## ACTIVITY
Search the data below for the word "return" and copy each line that holds it.

## RECORDS TO USE
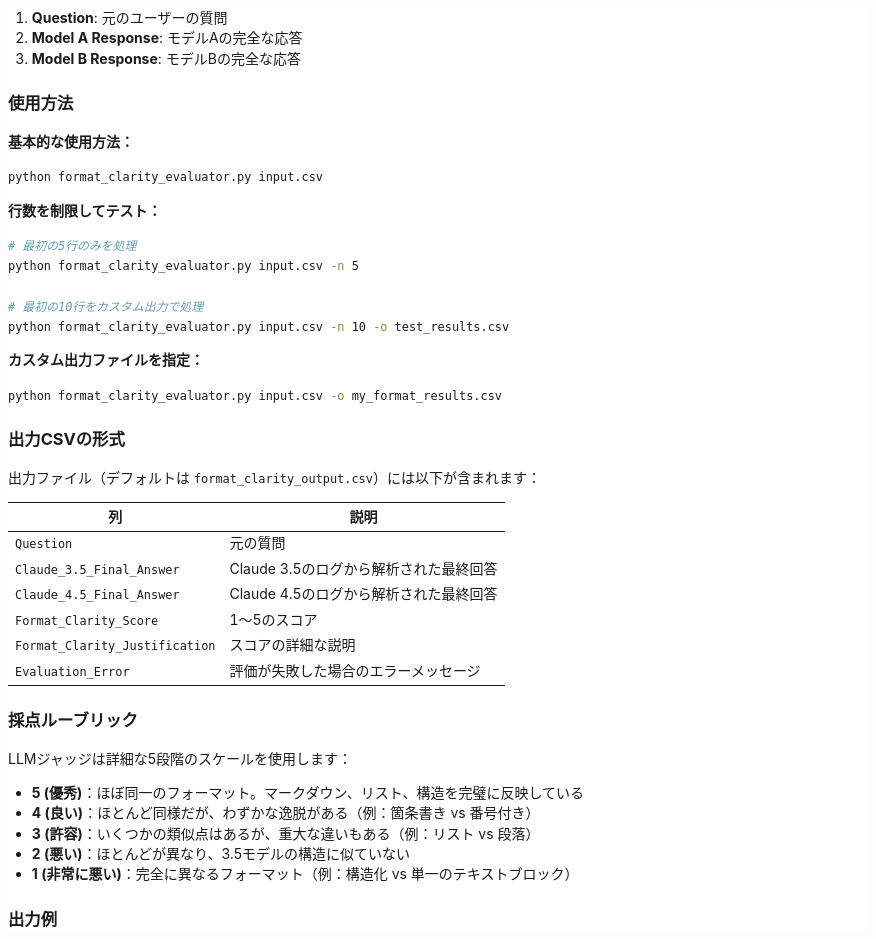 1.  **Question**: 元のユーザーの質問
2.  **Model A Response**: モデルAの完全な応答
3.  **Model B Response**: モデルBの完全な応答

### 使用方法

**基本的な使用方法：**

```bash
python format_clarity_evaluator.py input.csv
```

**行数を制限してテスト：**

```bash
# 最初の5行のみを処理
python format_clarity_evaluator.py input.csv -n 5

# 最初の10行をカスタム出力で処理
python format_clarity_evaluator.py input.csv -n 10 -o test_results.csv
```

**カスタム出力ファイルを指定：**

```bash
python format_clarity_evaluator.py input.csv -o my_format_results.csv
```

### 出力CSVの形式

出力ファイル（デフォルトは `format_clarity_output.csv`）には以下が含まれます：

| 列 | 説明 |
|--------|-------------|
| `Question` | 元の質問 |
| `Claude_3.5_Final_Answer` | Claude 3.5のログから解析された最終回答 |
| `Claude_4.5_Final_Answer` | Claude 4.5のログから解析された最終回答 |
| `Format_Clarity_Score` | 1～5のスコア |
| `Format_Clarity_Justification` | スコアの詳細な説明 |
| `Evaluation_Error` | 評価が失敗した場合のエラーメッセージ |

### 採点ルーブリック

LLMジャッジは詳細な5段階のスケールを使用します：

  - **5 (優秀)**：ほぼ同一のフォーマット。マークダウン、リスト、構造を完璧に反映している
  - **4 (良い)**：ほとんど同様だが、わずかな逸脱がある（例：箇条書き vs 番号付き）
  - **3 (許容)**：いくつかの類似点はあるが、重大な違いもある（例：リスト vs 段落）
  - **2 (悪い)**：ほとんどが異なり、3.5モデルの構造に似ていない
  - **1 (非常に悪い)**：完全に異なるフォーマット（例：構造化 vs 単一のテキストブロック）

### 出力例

* * *

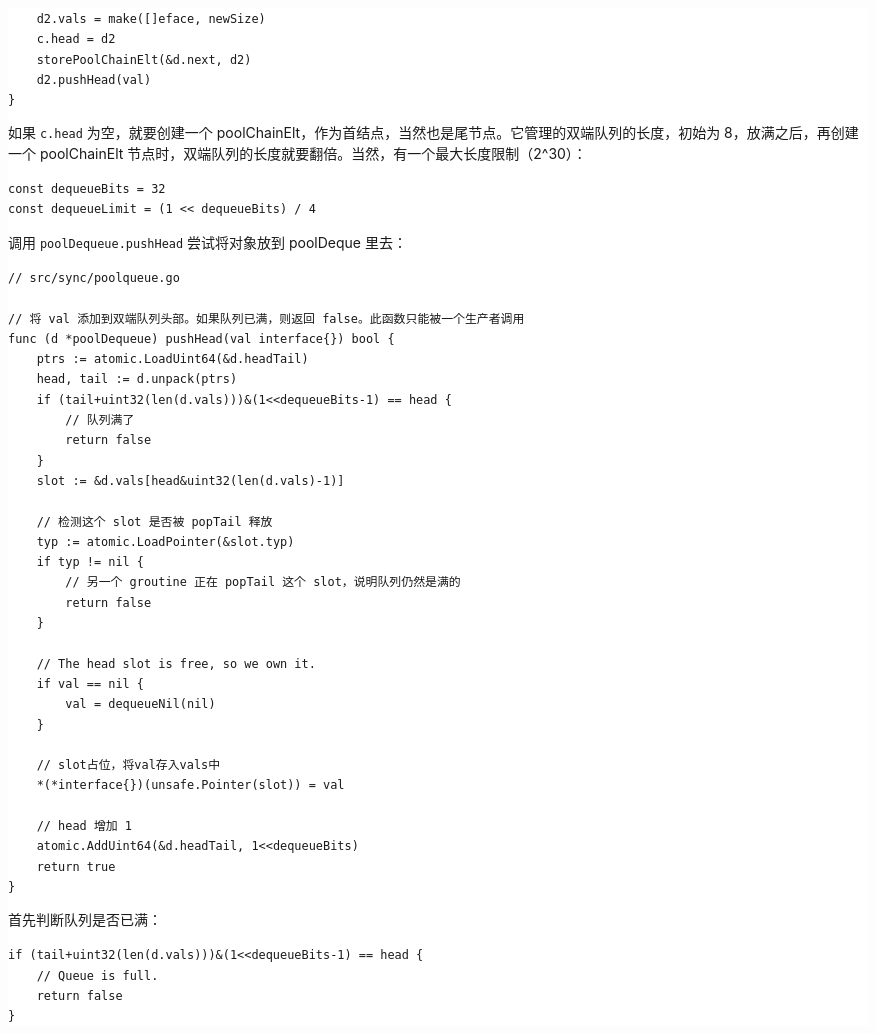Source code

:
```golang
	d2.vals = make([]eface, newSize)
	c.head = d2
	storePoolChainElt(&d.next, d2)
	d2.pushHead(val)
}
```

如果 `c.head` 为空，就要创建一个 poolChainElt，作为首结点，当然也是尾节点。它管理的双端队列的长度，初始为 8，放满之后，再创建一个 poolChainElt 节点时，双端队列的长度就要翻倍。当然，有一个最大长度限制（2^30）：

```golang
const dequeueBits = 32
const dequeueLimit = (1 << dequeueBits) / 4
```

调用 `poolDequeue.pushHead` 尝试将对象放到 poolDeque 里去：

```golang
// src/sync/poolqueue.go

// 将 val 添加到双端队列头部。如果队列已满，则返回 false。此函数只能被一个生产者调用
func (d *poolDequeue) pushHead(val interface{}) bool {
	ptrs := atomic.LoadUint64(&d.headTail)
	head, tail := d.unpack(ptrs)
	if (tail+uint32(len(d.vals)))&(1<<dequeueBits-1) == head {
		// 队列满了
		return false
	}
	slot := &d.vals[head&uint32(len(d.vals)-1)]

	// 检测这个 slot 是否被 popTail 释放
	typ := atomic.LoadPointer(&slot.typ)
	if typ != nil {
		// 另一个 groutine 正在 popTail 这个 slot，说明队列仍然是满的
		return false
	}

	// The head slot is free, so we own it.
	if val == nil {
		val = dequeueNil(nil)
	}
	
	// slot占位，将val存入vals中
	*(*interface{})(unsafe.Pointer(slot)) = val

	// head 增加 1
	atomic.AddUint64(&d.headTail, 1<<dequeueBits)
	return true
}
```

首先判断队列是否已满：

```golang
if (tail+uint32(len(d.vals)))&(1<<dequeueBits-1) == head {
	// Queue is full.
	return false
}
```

## OUTPUT OF THE EXERCISE
		return false
		return false
	return true
	return false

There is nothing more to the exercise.